MANILA, April 2 – Senators on Friday condemned the violent dispersal of farmers, mostly lumads, who gathered along the Cotabato-Davao highway in Kidapawan City to protest and demand for immediate relief from the devastating effects of El Niño.
Initial reports disclosed that two persons were dead, identified as Rogeli Daelto and Victor Lumugdang, both of Arakan municipality. The nine injured farmers were identified as Ricky Maat, Ejay Salaber, Alce Awi, Mario Ansabo, Roland Jampas, Darwin Madiao, Leo Deyong, Roger Imuy and Rodulfo Tan. There were also reports that victims include children.
“I believe that every citizen has a right to freedom of assembly and the concerns of these poor farmers are valid. The least the government could do is listen to their concerns and do something about it,” Senator Francis ‘Chiz’ Escudero said in a press statement.
Senator Grace Poe said the violent dispersal “calls for authorities and concerned agencies to immediately investigate and resolve this case, and bring to justice those responsible.”
”This should have been attended to by the concerned agencies at the outset that would have prevented the farmers from taking to the streets,” Poe said.
Escudero and Poe are running for president and vice president under the Partido Galing at Puso.
Senator Fedinand ‘Bongbong’ Marcos Jr., who is also running for vice president, said the use of bullets was “completely unnecessary.”
“I deplore the use of bullets to answer legitimate demands of our farmers and their families in North Cotabato.

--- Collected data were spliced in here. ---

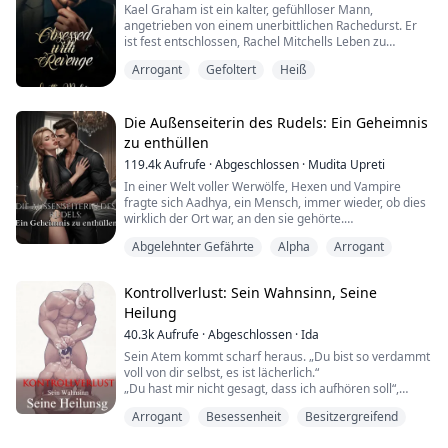
Kael Graham ist ein kalter, gefühlloser Mann,
angetrieben von einem unerbittlichen Rachedurst. Er
ist fest entschlossen, Rachel Mitchells Leben zu
zerstören, und würde alles tun, um sein Ziel zu
Arrogant
Gefoltert
Heiß
erreichen. Zu diesem Zweck lockt Kael Rachel in eine
gefährliche Falle, doch ironischerweise ist es Rachels
Schwester Sarah, die die Konsequenzen tragen muss.
Wer wird nun aus diesem Spiel aus Rache und Ve...
Die Außenseiterin des Rudels: Ein Geheimnis
zu enthüllen
119.4k
Aufrufe
·
Abgeschlossen
·
Mudita Upreti
In einer Welt voller Werwölfe, Hexen und Vampire
fragte sich Aadhya, ein Mensch, immer wieder, ob dies
wirklich der Ort war, an den sie gehörte.
Egal, wie oft sie sich diese Frage stellte, die Antwort
Abgelehnter Gefährte
Alpha
Arrogant
blieb immer dieselbe … JA.
Ihre Eltern waren eines der stärksten Beta-Paare (die
Stellvertreter des Alphas) ihrer Zeit auf dem gesamten
Kontrollverlust: Sein Wahnsinn, Seine
Kontinent. Doch obwohl Beta-Blut durch ihre Adern
Heilung
floss, wusste...
40.3k
Aufrufe
·
Abgeschlossen
·
Ida
Sein Atem kommt scharf heraus. „Du bist so verdammt
voll von dir selbst, es ist lächerlich.“
„Du hast mir nicht gesagt, dass ich aufhören soll“,
murmele ich.
Arrogant
Besessenheit
Besitzergreifend
Seine Finger zucken, als wolle er mich schlagen oder
packen, vielleicht beides.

They are hungry and they are just asking for food so they can feed their families. The violent dispersal was completely unnecessary,” he said adding that the police should have instead negotiated with the protesters.
The farmers were dispersed on the third day of their protest after they rejected an offer of three kilos of rice quarterly. Their immediate demand was for 15,000 sacks of rice to stave off hunger until they can resume planting.
They also asked for free seeds and other agricultural inputs so they can replace the crops they have lost since the drought struck in November, as well as reasonable increase in the market prices of their produce.
Escudero said authorities should have exercised maximum tolerance and facilitated peaceful dispersal, considering that those farmers have “all the right to gather and speak freely on matters that affect their livelihood and well-being.”
“The government must be reminded that violence can never be a solution to any perceived differences since there are other peaceful and constructive means of resolving differences,” Escudero pointed out.
Escudero has been pushing the government to download funds in order to assist farmers affected by the long-drawn dry spell since the state weather bureau started issuing warnings as early as last year.
Meanwhile, North Cotabato Governor Emmylou Mendoza said at 10:30 in the morning, about 500 police officers tried to disperse the crowd blocking the major highway because of lack of permit to rally.
Mendoza said the police were serving a dispersal order because the rally and the assembly were considered illegal as the farmers have no permit to occupy portions of the highway. She said her directive to the police was to exercise maximum tolerance.
The farmers were given permission to hold rally by the city government of Kidawapan only for Monday but the protesters, demanding government food aid after they became unproductive due to dry spell, remained in the highway, obstructing the passage of vehicles.